_Available records:_
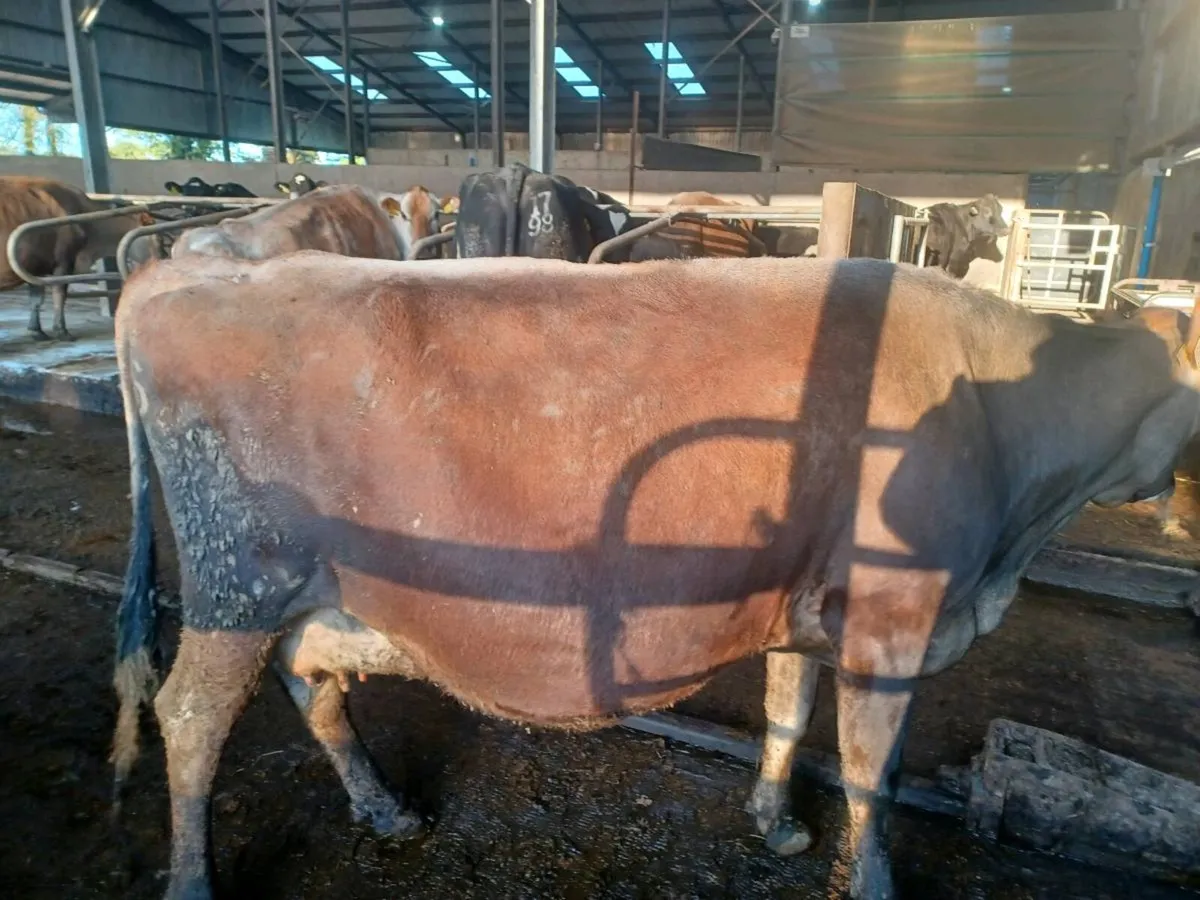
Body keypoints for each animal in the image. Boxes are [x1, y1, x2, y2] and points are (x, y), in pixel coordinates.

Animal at [0, 176, 151, 340]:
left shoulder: (34, 266)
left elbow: (36, 300)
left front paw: (36, 331)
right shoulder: (64, 260)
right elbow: (60, 294)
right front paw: (62, 331)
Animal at [110, 252, 1200, 900]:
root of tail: (190, 263)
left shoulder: (808, 599)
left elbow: (788, 714)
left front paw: (775, 824)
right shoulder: (894, 614)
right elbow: (870, 774)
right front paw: (870, 882)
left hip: (307, 587)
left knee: (312, 685)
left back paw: (383, 808)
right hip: (236, 576)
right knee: (192, 716)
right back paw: (195, 880)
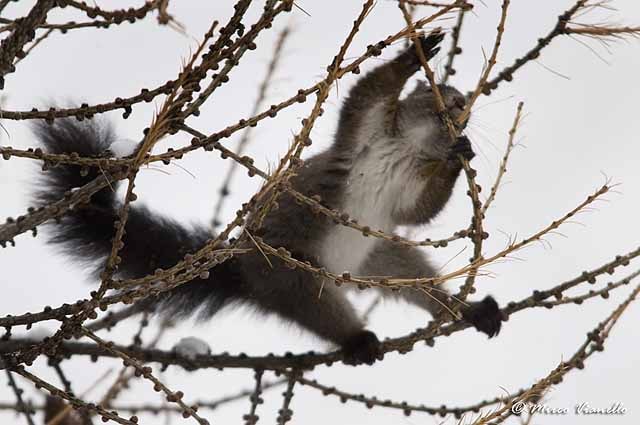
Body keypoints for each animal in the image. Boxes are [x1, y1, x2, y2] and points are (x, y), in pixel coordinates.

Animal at [33, 32, 504, 365]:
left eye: (467, 107)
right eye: (433, 92)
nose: (460, 105)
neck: (407, 149)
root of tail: (247, 275)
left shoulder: (404, 192)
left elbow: (420, 211)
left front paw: (459, 155)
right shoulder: (361, 133)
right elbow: (367, 92)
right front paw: (412, 54)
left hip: (383, 258)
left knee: (420, 285)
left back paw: (467, 310)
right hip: (292, 275)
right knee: (323, 313)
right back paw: (360, 341)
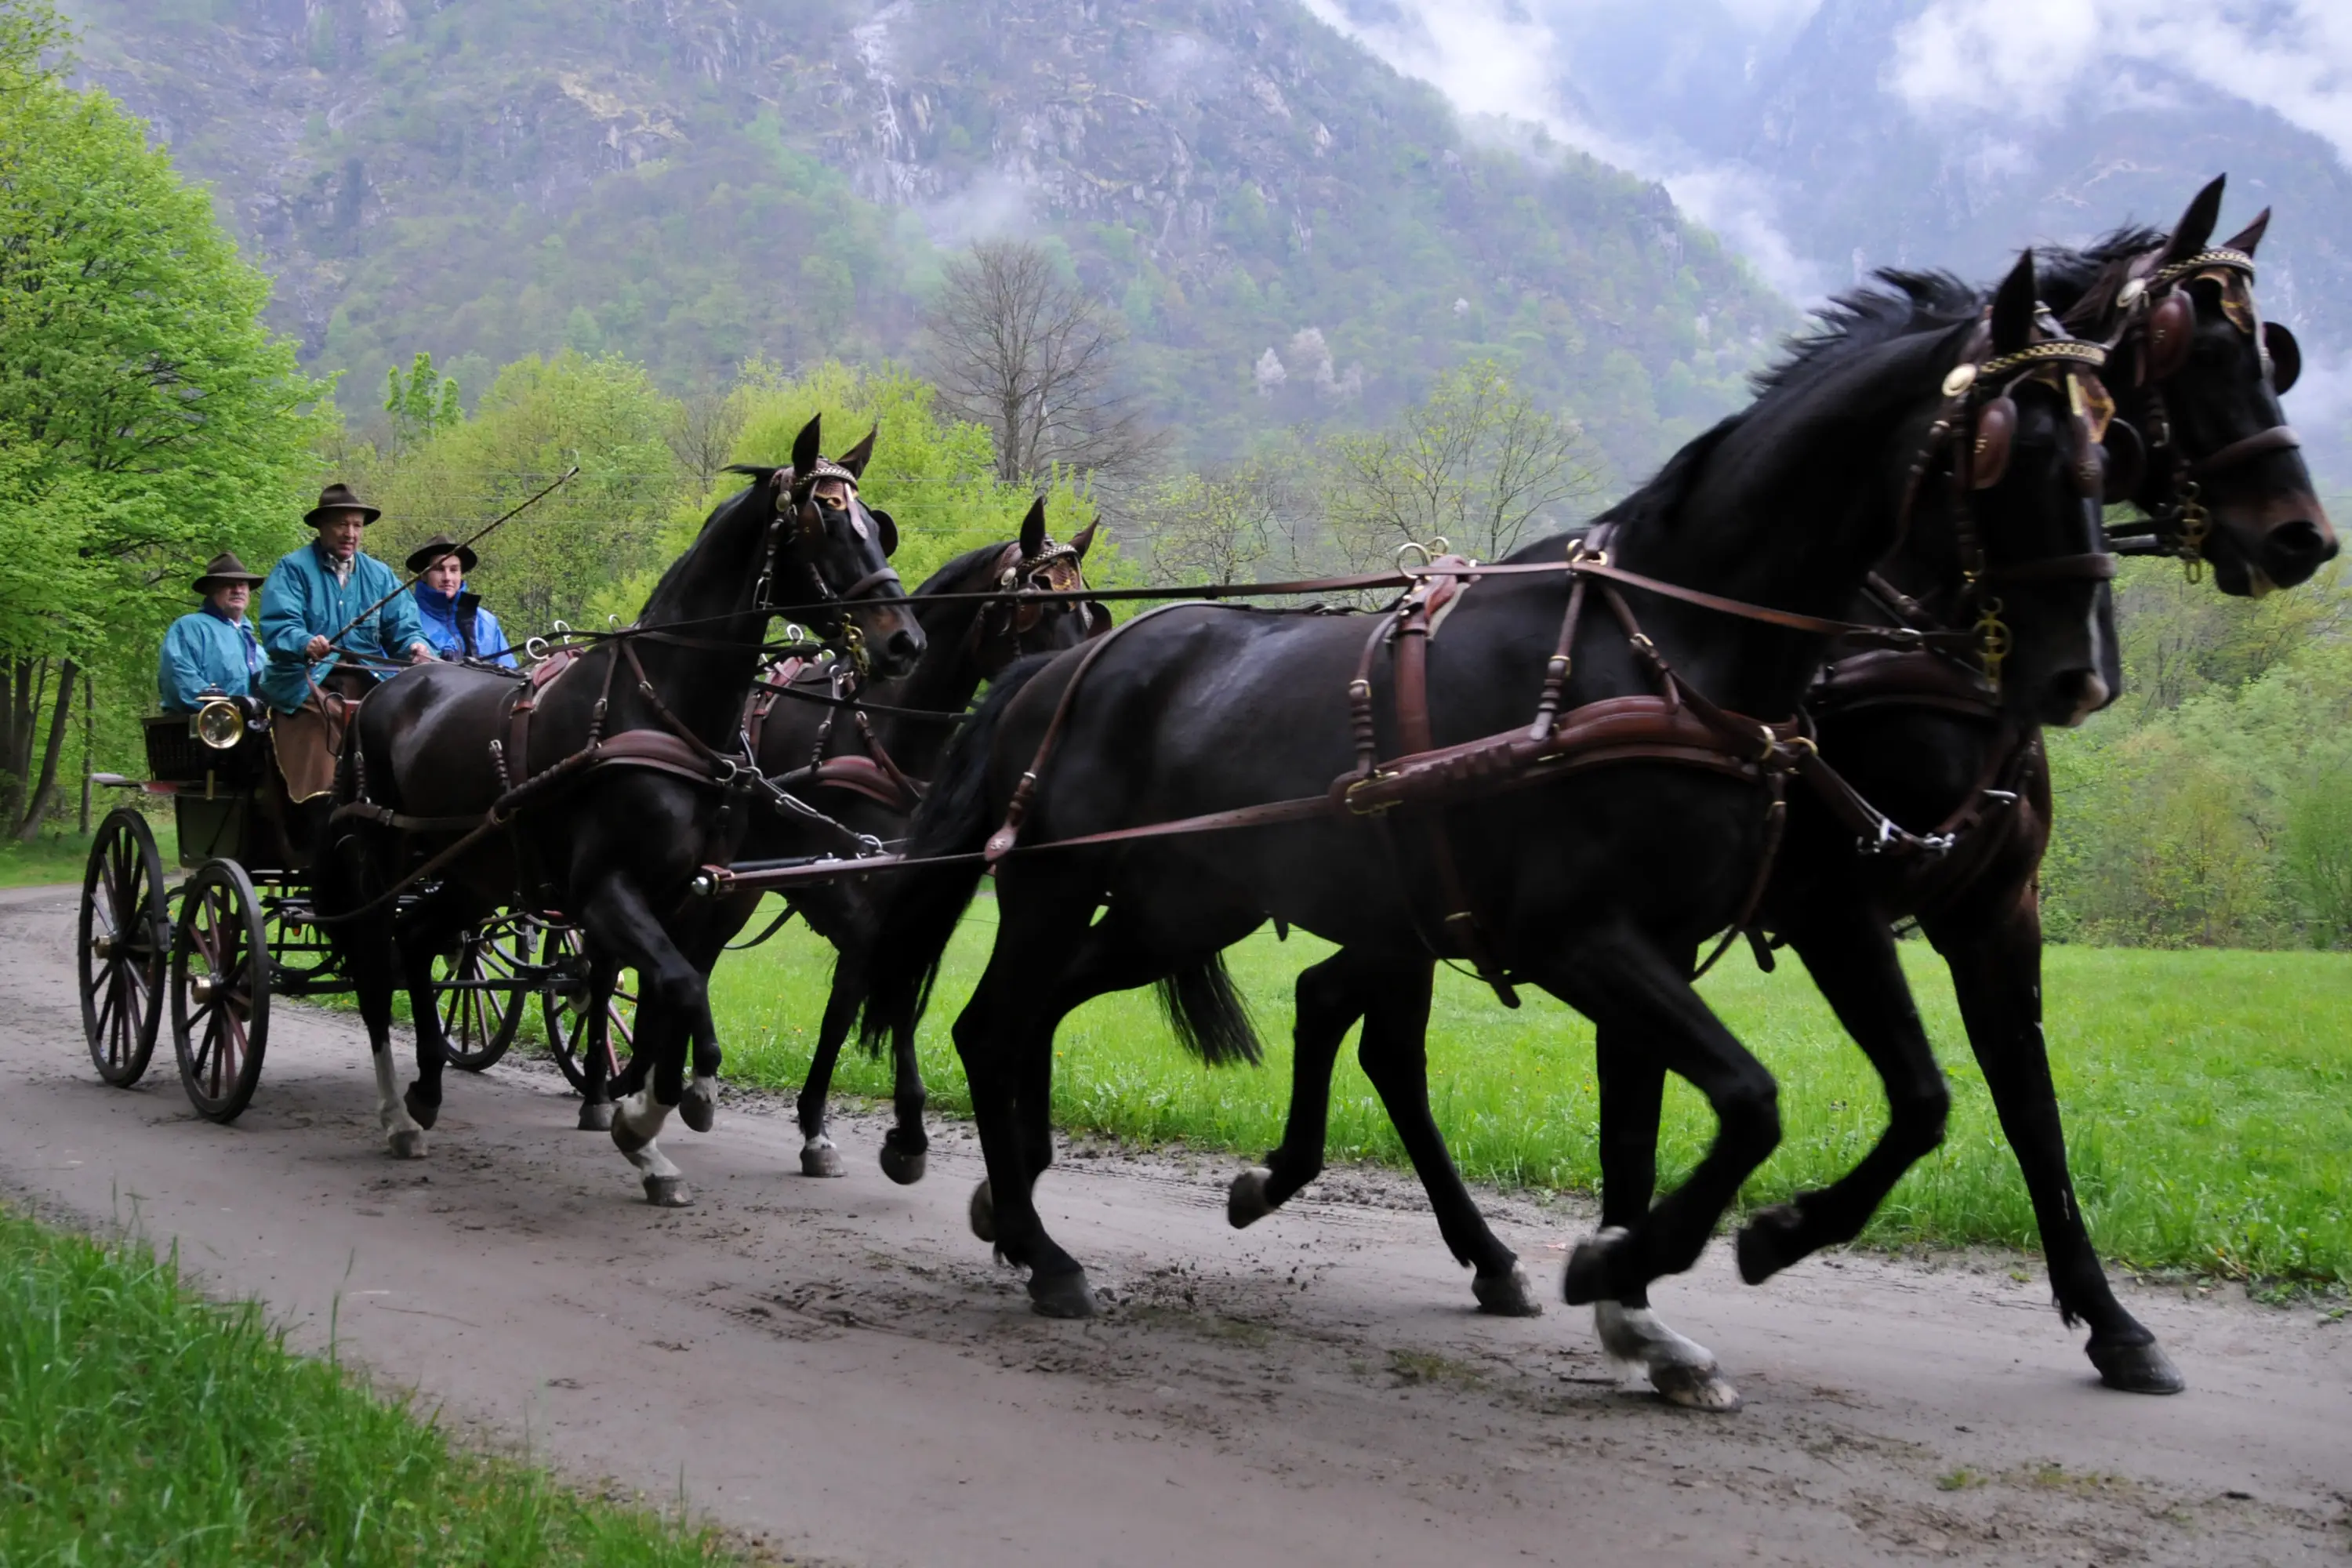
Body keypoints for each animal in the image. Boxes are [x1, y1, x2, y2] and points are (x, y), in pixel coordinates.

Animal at [314, 416, 924, 1208]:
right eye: (825, 523)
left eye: (877, 527)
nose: (904, 641)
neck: (665, 712)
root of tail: (381, 691)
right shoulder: (605, 893)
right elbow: (682, 994)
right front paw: (640, 1122)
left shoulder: (695, 895)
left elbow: (673, 1007)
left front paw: (648, 1134)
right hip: (385, 862)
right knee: (372, 963)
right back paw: (396, 1110)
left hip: (476, 873)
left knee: (418, 942)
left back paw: (427, 1092)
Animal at [569, 499, 1105, 1187]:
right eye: (1040, 602)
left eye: (1089, 610)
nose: (1085, 682)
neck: (880, 728)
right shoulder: (833, 886)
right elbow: (884, 986)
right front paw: (902, 1132)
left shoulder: (884, 882)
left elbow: (847, 1001)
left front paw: (820, 1126)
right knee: (609, 964)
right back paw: (601, 1088)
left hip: (729, 886)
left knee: (692, 957)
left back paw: (677, 1079)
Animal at [859, 251, 2118, 1330]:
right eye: (2005, 447)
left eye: (2103, 441)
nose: (2079, 673)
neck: (1666, 648)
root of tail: (1053, 671)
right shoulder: (1582, 934)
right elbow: (1749, 1096)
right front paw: (1638, 1260)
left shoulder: (1769, 918)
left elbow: (1897, 1097)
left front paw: (1705, 1253)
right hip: (1058, 887)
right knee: (991, 1022)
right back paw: (1041, 1245)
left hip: (1181, 908)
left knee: (1048, 1014)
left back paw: (1028, 1210)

_Task item:_ Of the records above, print only the lines from the one containing "right elbow: (60, 294)" through the one containing "right back paw: (360, 341)", inclusive and unaltered, leaving out pictures.

_Result for this task:_
right elbow: (60, 294)
right front paw: (62, 331)
Animal at [110, 252, 1200, 900]:
root of tail: (190, 263)
left shoulder: (808, 599)
left elbow: (788, 714)
left front paw: (775, 824)
right shoulder: (894, 614)
right elbow: (870, 774)
right front paw: (870, 882)
left hip: (307, 587)
left knee: (312, 685)
left back paw: (383, 808)
right hip: (236, 576)
right knee: (192, 716)
right back paw: (195, 880)
Body keypoints for each animal in the image. Boxes are [x1, y1, x2, y2] and points are (x, y), in pixel coordinates.

Animal at [33, 32, 504, 365]:
left eye: (467, 107)
right eye: (433, 92)
nose: (460, 105)
neck: (407, 149)
root of tail: (247, 275)
left shoulder: (404, 192)
left elbow: (420, 211)
left front paw: (459, 155)
right shoulder: (361, 133)
right elbow: (367, 92)
right front paw: (412, 54)
left hip: (383, 258)
left knee: (420, 285)
left back paw: (467, 310)
right hip: (292, 275)
right knee: (323, 313)
right back paw: (360, 341)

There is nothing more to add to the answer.